‎Padang — PT Hutama Karya (Persero) secara resmi memulai pekerjaan rehabilitasi dan rekonstruksi (rehab-rekon) fasilitas pengolahan air bersih di Instalasi Pengolahan Air (IPA) Gunung Pangilun, Selasa (21/7/2026). Proyek tanggap darurat ini difokuskan pada perbaikan dan pemeliharaan menyeluruh dua unit accelerator guna mengembalikan kapasitas produksi serta kualitas distribusi air minum bagi masyarakat Kota Padang pasca-bencana.
‎Direktur Utama Perumda Air Minum Kota Padang, Hendra Pebrizal, melalui Kasubag Humas Adi Zein, menyampaikan bahwa alur pengerjaan diawali dengan checklist dokumen pelaksanaan secara ketat pada Selasa pagi. Proses verifikasi ini mencakup kesiapan peralatan, material, dokumentasi, hingga penentuan prosedur pelaksanaan dan evaluasi kondisi awal di lapangan.
‎"Proyek pemulihan infrastruktur air bersih ini berfokus pada percepatan perbaikan pascabencana untuk mengoptimalkan kembali kapasitas produksi dan kualitas distribusi air ke pelanggan," ujar Adi Zein.
‎Sinergi Lintas Instansi dan Target Penuntasan
‎Dalam pelaksanaannya, tim tanggap darurat PT Hutama Karya menerapkan strategi penanganan taktis secara simultan. Penanganan ini turut melibatkan koordinasi intensif bersama lintas instansi, di antaranya:
‎Kementerian Pekerjaan Umum (PU) melalui Balai Penataan Bangunan, Prasarana dan Kawasan Provinsi Sumatera Barat (Satker Pelaksanaan Cipta Karya dan PPK Air Minum).
‎Tim Manajemen Konstruksi untuk pemantauan kualitas secara berkala.

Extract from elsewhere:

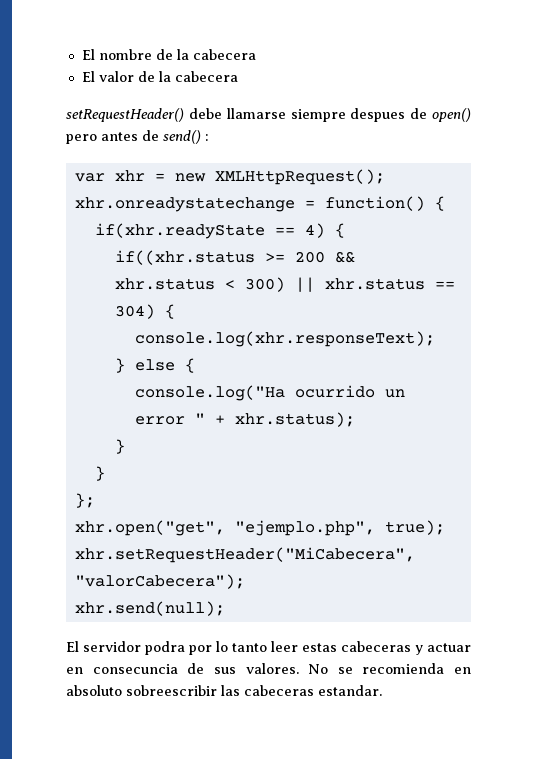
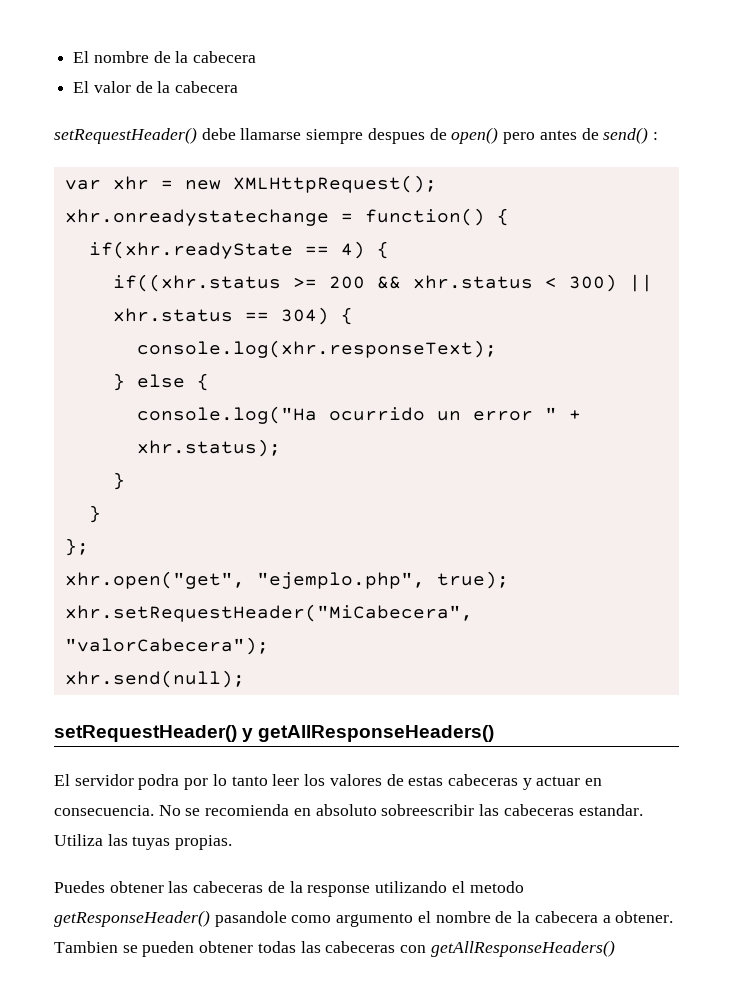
(225, 608) none -> [54,725,495,742] // setRequestHeader() y getAllResponseHeaders()
(298, 646) none -> [304,774,404,786] los valores de
[92,663,299,674] consecuncia de sus valores. -> [54,805,154,816] consecuencia.
(382, 690) none -> [54,834,233,850] [54,881,524,897] [54,910,674,927] [54,940,615,957] Utiliza las tuyas propias. // Puedes obtener las cabeceras de la response utilizando el metodo getResponseHeader() pasandole como argumento el nombre de la cabecera a obtener. Tambien se pueden obtener todas las cabeceras con getAllResponseHeaders()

‎Jajaran Perumda Air Minum Kota Padang sebagai pengelola teknis daerah.
‎Seluruh rangkaian pekerjaan darurat dan rehabilitasi ini ditargetkan selesai sepenuhnya pada 22 Desember 2026. Mengingat statusnya sebagai penanganan pasca-bencana, ketahanan bangunan permanen dirancang presisi sesuai standar desain nasional agar tangguh dalam jangka panjang.
‎Imbauan kepada Pelanggan
‎Seiring berlangsungnya proses perbaikan, Manajemen Perumda Air Minum Kota Padang mengimbau para pelanggan untuk menghemat penggunaan air dan selalu menampung air dalam wadah penampungan guna mengantisipasi potensi gangguan pasokan sementara.
‎"Kami memohon maaf atas ketidaknyamanan yang dirasakan pelanggan selama pengerjaan berlangsung. Langkah ini diambil demi peningkatan kualitas layanan yang lebih optimal dan berkelanjutan di masa depan," tutup Adi Zein.